Moss ist im Kern ein Action-Adventure und ziemlich klar von den The-Legend-of-Zelda-Spielen inspiriert. Nach einem kurzen Intro erhält man die Kontrolle über die kleine Mausedame Quill, welche bereits ein Schwert schwingen kann. Die nächsten vier Stunden steuert man sie durch die Welt, bekämpft Gegner mit dem Schwert, löst Rätsel und springt hoffentlich auf die Plattformen und nicht ins Wasser, weil sie nicht schwimmen kann. Man kann auch selbst ins Spiel eingreifen, per Bewegungssteuerung kann ich Objekte manipulieren, wie in einem bestimmten Farbton gehaltene Objekte verschieben, meist um Quill neue Wege zu eröffnen.

Screenshot: Plattforming gehört zum Kerngameplay von Moss. Nur nicht ins Wasser fallen, weil Quill nicht schwimmen kann
Plattforming gehört zum Kerngameplay von Moss. Nur nicht ins Wasser fallen, weil Quill nicht schwimmen kann

Quill wird direkt mit dem rechten Stick gesteuert, im Kern kann sie nur Springen und mit ihrem Schwert zuschlagen. Über schmale Abschnitte balancierte sie geschickt, wobei das nicht unbedingt davor schützt, herunterzufallen. An abgegriffenen Kanten kann sie sich hochziehen oder entlanghangeln. Aber wirklich nur an den abgegriffenen, die Höhe scheint keine Rolle zu spielen, weshalb das System zeitweise arg inkonsistent wirkt. Ihre Sprungkraft ist überschaubar, speziell in die Weite hat ihr ein gewisser italienischer Klempner einiges voraus. Generell wirkt sie etwas träge, was mir speziell in den Sprungpassagen Probleme bereite. Hin und wieder konnte ich schlecht einschätzen, wann sie abspringen muss, um einen Abgrund zu überwinden, was auch mit der Perspektive zusammenhängen könnte. Immerhin sind die Rücksetzzeiten sehr kurz, zurück geht es maximal bis zum Anfang des aktuellen Bildschirms. Das Achievement, das Spiel ohne Tod zu absolvieren, kann ich mir damit aber abschminken (und dürfte generell sehr schwer sein). Am Ende kommt noch Zeitdruck dazu, was es besonders nervig macht.

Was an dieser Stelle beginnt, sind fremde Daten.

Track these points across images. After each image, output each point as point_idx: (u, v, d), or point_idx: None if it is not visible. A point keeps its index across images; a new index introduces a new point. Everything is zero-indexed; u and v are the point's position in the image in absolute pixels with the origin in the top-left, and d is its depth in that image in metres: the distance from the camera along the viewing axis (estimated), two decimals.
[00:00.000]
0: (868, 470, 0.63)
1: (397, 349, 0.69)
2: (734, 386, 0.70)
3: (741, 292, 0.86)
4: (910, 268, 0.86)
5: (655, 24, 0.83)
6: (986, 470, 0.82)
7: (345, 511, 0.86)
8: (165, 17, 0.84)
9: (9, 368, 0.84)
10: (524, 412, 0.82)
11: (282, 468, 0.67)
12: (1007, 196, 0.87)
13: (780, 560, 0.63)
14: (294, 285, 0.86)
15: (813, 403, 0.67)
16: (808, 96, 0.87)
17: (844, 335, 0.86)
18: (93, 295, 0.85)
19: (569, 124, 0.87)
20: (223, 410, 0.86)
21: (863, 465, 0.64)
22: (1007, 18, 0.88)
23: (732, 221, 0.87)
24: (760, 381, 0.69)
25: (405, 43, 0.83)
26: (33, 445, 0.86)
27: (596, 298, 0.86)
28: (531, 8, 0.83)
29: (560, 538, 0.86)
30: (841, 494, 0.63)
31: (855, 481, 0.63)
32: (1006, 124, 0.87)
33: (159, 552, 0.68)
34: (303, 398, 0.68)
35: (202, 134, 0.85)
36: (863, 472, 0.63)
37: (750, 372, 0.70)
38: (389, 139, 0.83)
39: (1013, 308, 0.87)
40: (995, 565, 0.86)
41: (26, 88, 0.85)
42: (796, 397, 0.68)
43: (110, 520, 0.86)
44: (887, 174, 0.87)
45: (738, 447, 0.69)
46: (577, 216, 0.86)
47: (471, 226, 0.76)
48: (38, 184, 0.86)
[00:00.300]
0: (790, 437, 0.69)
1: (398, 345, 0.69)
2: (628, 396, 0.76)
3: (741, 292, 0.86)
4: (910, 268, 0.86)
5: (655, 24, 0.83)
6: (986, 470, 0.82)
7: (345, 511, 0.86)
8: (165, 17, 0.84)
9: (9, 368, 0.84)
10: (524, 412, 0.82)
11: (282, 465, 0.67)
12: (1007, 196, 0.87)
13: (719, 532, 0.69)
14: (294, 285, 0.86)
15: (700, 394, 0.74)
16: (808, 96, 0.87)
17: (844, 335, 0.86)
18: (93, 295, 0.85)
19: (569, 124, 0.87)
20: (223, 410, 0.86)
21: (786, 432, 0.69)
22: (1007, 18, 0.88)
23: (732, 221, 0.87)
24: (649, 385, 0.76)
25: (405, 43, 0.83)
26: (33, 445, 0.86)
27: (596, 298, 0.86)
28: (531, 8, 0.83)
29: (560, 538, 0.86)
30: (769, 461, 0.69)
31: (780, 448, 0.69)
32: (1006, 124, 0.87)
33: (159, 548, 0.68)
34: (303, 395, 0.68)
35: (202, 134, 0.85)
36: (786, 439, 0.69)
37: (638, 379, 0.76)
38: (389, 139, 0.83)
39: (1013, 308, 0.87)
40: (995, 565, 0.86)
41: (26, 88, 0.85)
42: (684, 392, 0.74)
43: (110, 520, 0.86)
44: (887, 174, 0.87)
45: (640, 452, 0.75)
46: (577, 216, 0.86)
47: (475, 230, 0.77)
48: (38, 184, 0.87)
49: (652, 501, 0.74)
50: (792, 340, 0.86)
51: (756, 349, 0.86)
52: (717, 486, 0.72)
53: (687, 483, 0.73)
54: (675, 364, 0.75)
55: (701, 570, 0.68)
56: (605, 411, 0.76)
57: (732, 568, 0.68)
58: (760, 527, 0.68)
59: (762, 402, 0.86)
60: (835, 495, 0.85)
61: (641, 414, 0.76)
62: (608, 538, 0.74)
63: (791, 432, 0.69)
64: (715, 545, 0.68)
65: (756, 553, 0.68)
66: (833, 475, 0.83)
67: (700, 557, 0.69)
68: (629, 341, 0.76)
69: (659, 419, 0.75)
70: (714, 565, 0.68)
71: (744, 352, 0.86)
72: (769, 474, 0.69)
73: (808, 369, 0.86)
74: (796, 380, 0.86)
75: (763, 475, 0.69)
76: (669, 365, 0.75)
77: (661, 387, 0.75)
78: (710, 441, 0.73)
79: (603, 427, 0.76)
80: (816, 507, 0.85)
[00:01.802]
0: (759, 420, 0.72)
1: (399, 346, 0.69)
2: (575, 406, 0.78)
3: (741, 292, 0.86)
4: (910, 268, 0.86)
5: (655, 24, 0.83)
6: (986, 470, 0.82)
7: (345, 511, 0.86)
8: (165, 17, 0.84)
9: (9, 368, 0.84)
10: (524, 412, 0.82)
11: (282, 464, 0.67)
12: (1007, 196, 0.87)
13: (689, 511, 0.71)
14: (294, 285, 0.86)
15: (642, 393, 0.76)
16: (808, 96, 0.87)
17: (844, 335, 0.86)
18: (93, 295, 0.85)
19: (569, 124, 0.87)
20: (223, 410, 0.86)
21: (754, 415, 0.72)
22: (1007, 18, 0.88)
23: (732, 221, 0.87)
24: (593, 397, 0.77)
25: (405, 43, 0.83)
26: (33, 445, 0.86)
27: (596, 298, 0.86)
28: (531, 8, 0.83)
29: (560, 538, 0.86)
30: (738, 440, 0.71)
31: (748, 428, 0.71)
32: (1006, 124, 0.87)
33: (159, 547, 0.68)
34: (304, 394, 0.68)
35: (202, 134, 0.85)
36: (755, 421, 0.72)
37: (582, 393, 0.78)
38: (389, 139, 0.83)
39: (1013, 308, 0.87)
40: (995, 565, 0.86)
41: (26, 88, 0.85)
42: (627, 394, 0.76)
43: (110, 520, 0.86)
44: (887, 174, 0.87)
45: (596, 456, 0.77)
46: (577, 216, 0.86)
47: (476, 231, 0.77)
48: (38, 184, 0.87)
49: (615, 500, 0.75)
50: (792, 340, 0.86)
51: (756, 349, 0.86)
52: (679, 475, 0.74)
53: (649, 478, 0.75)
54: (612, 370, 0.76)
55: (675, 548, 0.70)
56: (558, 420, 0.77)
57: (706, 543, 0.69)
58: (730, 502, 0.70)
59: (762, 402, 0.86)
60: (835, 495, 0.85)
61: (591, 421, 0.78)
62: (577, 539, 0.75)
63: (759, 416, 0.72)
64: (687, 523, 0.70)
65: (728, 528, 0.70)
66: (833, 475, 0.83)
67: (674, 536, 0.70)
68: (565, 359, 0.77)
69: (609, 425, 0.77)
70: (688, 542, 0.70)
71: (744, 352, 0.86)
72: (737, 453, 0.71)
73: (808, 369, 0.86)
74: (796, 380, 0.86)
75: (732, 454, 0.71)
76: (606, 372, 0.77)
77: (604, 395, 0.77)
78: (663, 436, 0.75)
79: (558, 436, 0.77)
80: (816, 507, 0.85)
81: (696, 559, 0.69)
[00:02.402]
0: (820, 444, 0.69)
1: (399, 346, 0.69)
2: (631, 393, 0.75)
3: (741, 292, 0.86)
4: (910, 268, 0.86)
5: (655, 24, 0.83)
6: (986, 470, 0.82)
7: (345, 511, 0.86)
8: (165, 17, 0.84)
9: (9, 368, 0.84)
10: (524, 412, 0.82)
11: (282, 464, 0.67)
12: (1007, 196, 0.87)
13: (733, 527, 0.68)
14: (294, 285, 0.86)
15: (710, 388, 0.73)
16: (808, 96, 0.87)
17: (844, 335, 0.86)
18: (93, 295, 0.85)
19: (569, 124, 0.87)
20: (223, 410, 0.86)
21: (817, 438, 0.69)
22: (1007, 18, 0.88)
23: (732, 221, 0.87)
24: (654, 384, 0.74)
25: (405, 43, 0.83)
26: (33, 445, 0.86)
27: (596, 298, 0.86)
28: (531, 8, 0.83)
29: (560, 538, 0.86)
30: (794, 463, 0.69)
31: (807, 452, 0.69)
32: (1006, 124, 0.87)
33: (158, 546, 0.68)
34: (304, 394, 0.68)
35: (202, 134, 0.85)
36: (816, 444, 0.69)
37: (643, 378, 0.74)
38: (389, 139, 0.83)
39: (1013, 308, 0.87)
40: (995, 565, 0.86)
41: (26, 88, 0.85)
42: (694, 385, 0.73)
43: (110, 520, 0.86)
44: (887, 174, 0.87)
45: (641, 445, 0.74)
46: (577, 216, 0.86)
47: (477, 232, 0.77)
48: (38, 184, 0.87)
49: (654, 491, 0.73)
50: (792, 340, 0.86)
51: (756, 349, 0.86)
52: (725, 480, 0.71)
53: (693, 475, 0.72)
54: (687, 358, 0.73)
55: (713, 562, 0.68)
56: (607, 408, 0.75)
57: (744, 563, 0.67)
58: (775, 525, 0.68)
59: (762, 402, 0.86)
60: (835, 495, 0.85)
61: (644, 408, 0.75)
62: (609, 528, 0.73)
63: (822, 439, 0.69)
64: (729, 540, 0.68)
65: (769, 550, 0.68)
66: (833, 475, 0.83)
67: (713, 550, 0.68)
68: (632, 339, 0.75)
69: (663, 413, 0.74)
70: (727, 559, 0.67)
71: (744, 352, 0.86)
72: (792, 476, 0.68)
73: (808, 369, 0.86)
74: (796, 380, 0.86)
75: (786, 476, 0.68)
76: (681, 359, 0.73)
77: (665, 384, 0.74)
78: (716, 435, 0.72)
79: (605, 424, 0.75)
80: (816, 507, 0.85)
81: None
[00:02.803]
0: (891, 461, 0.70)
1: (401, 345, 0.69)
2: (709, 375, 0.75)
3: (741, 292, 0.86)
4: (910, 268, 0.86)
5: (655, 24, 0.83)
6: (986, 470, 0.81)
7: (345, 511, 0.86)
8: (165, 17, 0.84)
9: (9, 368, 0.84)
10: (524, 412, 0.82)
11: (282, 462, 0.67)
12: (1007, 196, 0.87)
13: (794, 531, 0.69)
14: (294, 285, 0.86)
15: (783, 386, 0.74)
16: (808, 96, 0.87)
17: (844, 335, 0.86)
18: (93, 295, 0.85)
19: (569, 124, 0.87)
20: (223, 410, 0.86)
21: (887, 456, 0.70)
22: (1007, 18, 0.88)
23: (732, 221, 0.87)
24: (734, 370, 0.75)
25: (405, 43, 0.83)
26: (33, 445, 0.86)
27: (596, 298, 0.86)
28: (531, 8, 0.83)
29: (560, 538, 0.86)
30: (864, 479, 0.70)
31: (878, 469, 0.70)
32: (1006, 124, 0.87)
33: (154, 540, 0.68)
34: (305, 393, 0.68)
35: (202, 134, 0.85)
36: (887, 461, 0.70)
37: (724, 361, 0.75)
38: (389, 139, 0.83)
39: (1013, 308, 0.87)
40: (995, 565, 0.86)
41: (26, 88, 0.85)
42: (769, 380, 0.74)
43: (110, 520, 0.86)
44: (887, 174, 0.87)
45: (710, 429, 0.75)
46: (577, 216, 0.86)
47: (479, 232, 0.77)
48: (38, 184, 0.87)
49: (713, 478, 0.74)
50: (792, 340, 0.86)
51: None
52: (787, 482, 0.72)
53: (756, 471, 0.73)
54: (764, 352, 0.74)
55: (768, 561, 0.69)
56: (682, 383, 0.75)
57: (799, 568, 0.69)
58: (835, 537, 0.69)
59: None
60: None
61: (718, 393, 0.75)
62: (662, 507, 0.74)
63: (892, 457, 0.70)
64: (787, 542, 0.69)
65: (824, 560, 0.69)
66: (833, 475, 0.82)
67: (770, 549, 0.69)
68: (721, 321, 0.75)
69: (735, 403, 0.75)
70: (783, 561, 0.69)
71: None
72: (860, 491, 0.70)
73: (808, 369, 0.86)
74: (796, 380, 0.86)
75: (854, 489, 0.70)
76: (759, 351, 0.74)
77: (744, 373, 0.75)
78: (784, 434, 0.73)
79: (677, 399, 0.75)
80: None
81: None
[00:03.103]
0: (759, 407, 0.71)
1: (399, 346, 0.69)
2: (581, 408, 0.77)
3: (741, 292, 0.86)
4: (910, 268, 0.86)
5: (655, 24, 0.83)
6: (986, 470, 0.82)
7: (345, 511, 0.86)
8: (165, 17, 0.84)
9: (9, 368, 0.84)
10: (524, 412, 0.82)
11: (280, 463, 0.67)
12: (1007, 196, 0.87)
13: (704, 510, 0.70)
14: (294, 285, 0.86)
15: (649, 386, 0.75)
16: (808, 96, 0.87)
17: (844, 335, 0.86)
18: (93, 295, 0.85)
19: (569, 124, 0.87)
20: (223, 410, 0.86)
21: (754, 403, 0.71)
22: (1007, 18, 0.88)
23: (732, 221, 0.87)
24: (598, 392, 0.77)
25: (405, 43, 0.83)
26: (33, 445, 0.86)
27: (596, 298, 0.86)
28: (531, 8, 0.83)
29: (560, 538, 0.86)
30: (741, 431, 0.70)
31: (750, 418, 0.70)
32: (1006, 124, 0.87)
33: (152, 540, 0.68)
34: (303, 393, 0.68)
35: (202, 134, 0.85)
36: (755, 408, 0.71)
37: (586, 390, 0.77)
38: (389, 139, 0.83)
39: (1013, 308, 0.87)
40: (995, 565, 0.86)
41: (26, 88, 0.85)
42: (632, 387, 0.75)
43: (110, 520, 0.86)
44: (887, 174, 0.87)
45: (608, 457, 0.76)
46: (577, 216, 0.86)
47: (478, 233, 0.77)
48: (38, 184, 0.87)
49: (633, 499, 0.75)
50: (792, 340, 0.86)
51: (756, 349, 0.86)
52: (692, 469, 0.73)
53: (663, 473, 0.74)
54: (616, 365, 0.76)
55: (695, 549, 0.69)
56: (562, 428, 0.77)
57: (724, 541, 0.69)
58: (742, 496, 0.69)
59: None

Screenshot: Gegner übernehmen hilft nicht nur bei Rätseln, sondern bannt zumindest eine Gefahr für Quill
Gegner übernehmen hilft nicht nur bei Rätseln, sondern bannt zumindest eine Gefahr für Quill

Die Kämpfe sind relativ einfach aufgebaut, meist wird Quill durch rote Barrieren in eine Arena eingesperrt, es erscheinen aus dunklen Löchern nach und nach meist ein bis drei Gegner, gerne auch in mehreren Wellen, sind alle besiegt geht es weiter. Ihr Schwert ist dabei die einzige Waffe, mit einer dreistufigen Kombo, die etwas Übung braucht, weil sie recht lange dauert und die Heldin sich bei jedem Schlag ein kleines Stück nach vorne bewegt. Es gibt aber auch nur drei Gegnertypen: Die einfachen Käfer sind Nahkämpfer und deuten ihre Attacken durch eine lange Angriffsanimation weit im Voraus an, die Scorcher können magische Geschosse verschießen und die Ticker genannten Gift-Käfer explodieren in der Nähe von Quill nach eine paar Sekunden.
Lange unterschätzt habe ich, wie nützlich es ist, die Gegner zu übernehmen. Vielleicht auch, weil sie per Bewegungssteuerung gesteuert werden, was auf der PSVR nur so suboptimal funktioniert, zumindest wenn man den Dual-Shock-Controller nutzt. Soweit ich mich erinnere, wurden die Move-Controller nicht unterstützt, die denen meiner Rift S durchaus ähnlich sind. Die Gegner bewegen sich übernommen sehr träge und auch etwas störrisch. An einigen Stellen ist es nötig, um sie zum Beispiel auf Schalter zu stellen, damit Quill durch eine geschlossene Tür kann, oder mit den Scorcher-Geschossen einen Schalter aus der Entfernung auszulösen. Aber auch im Kampf kann es nützlich sein, und wenn sich Quill dadurch nur um einen Gegner weniger kümmern muss. Da sie nur zwei Treffer aushält ist das nicht zu unterschätzen. Als Spieler kann ich sie zwar heilen, allerdings muss sie dafür einige Sekunden ruhig stehen, wo sie oft gleich wieder einen Treffer abkriegt, wenn sie sich nicht weit weg und geschützt vor den Gegnern befindet.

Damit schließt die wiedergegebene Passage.